╭─ Study material
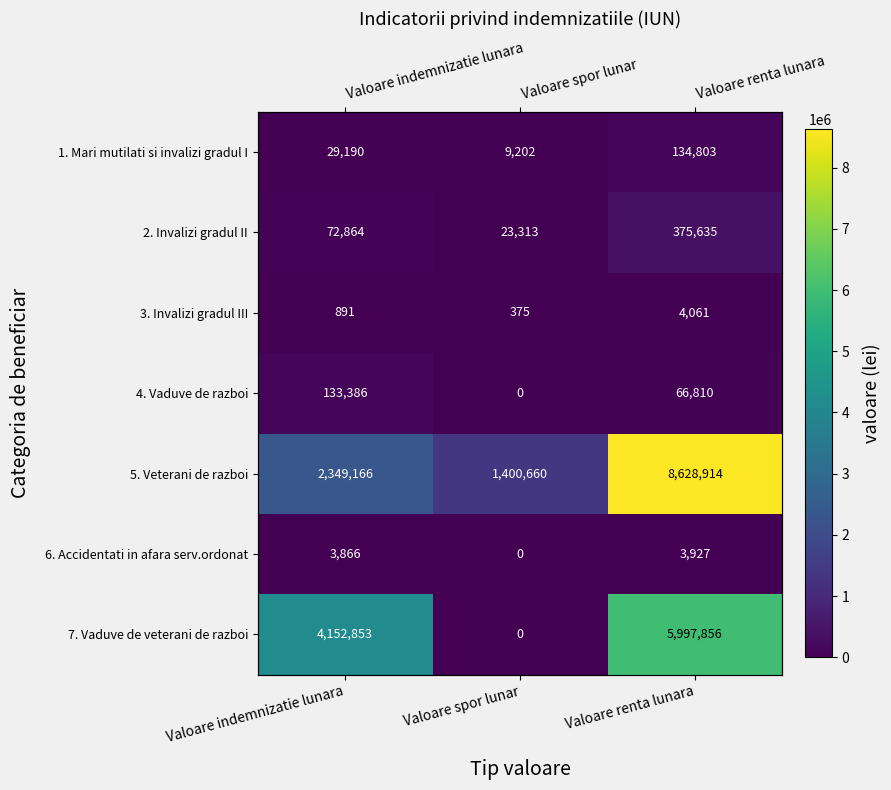

What is the difference between the maximum and minimum values in the 5. Veterani de razboi series?

7228254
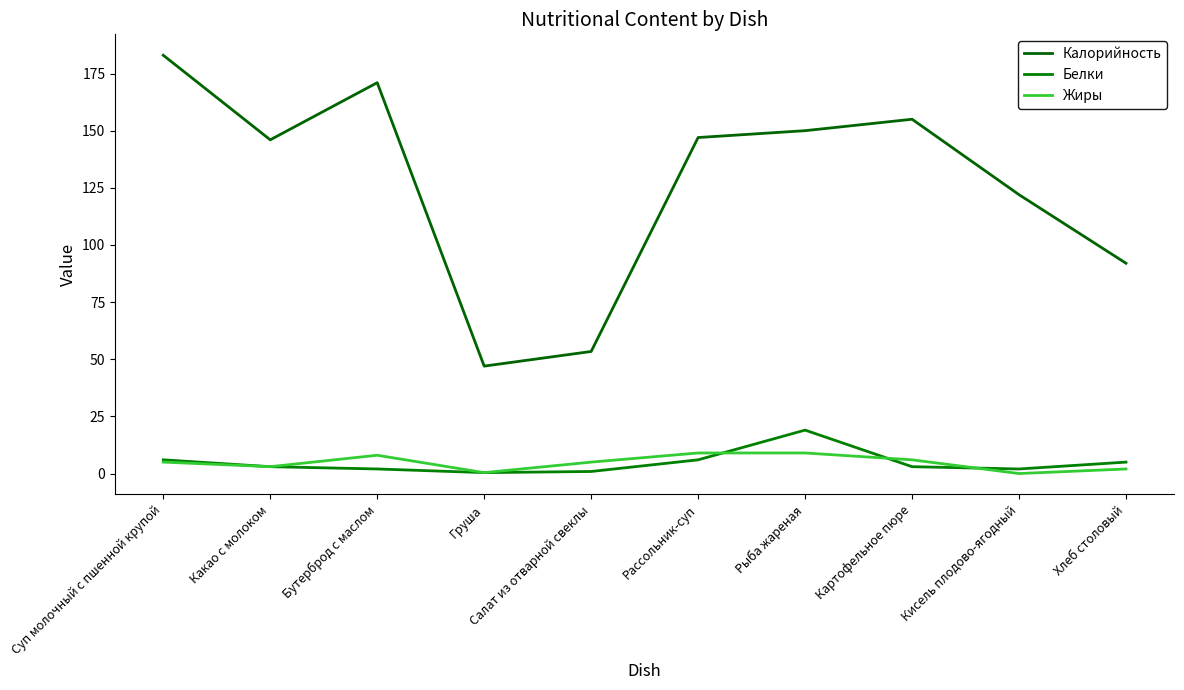

At which label does Жиры reach its peak?

Рассольник-суп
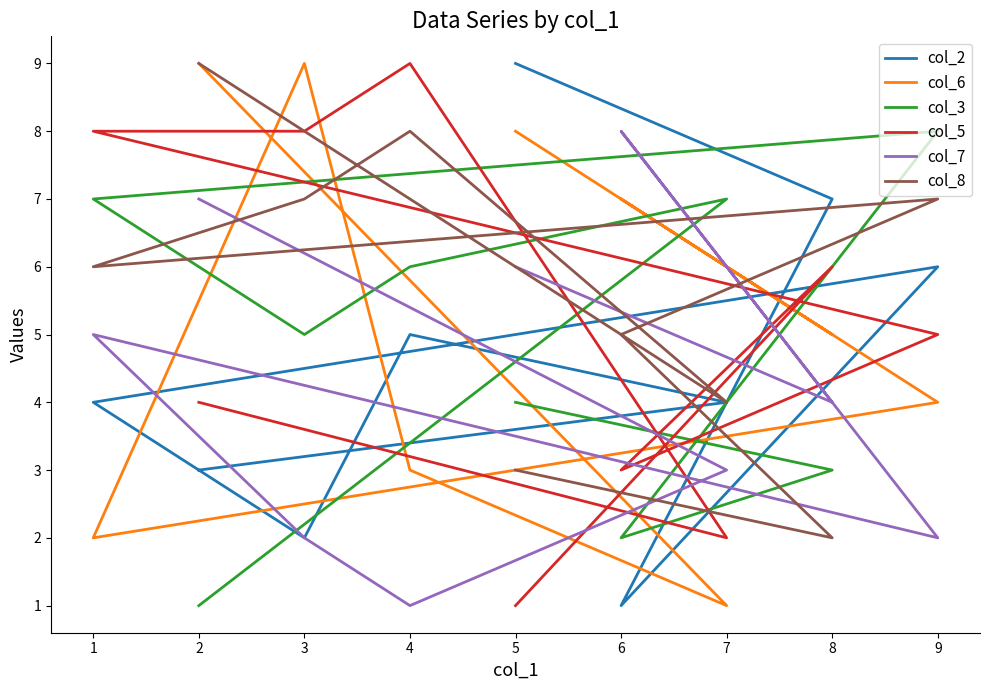

How many intersections are there between col_3 and col_5?

5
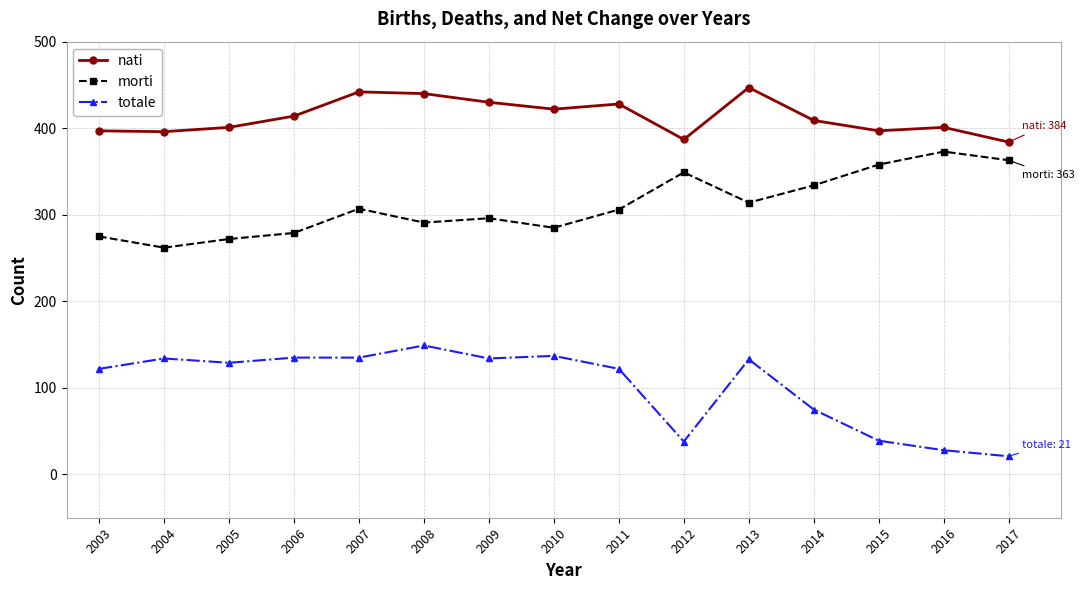

What is the spread (max minus min) of values at 2004?

262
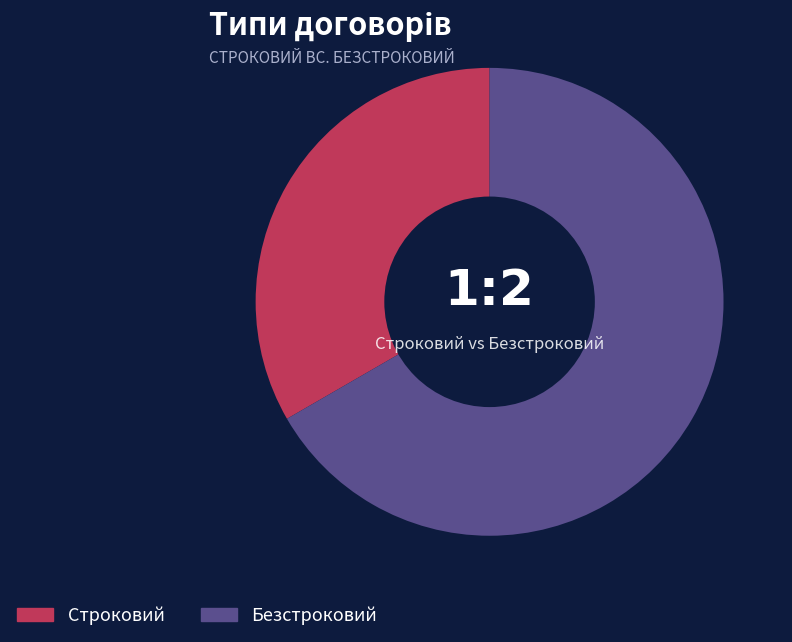

Does Безстроковий account for over 50% of the chart?

Yes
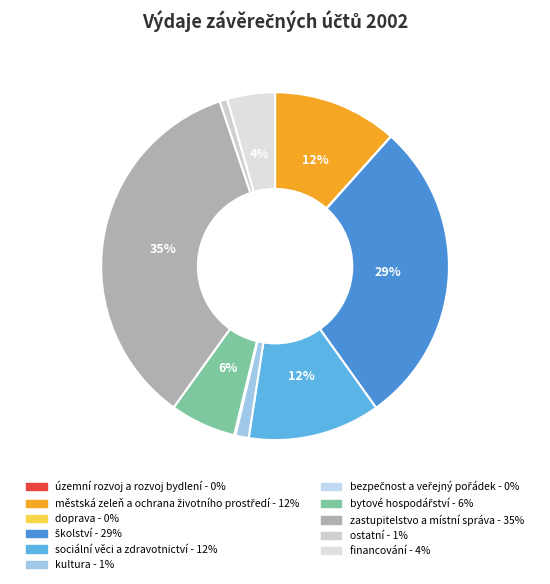

Is it true that ostatní is 1% of the pie?

True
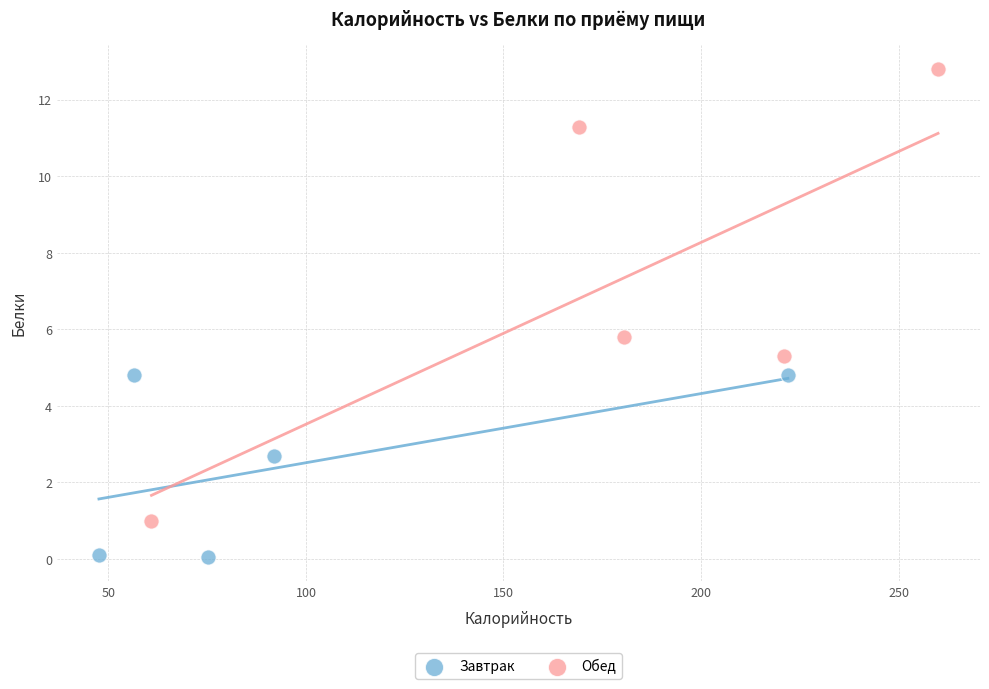

Which series contains the lowest Y value?

Завтрак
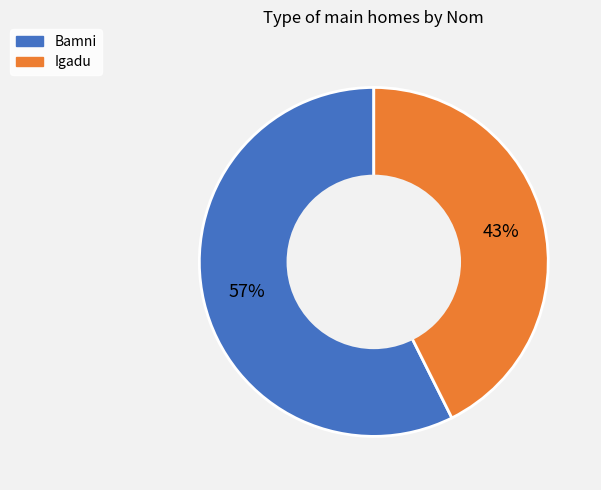

Which category has the biggest portion of the pie?

Bamni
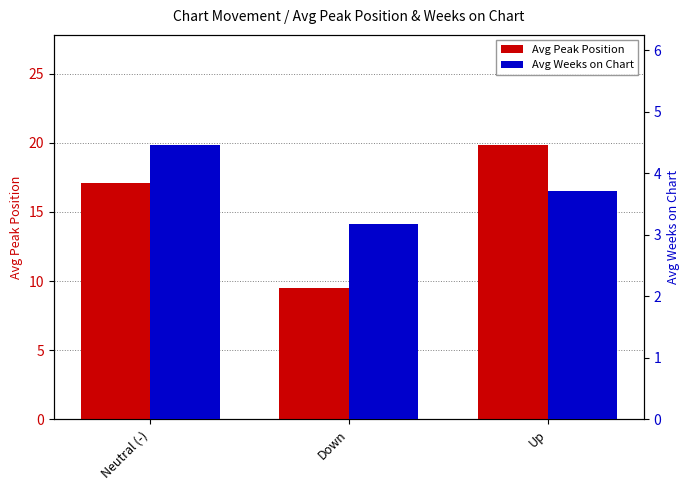

How many groups of bars are there?

3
╰─
§ **Task to complete**:
Can you copy all the entries above word for word, leaving out the pictures?

§ **Worked solution**:
What is the difference between the maximum and minimum values in the 5. Veterani de razboi series?

7228254

At which label does Жиры reach its peak?

Рассольник-суп

How many intersections are there between col_3 and col_5?

5

What is the spread (max minus min) of values at 2004?

262

Does Безстроковий account for over 50% of the chart?

Yes

Is it true that ostatní is 1% of the pie?

True

Which series contains the lowest Y value?

Завтрак

Which category has the biggest portion of the pie?

Bamni

How many groups of bars are there?

3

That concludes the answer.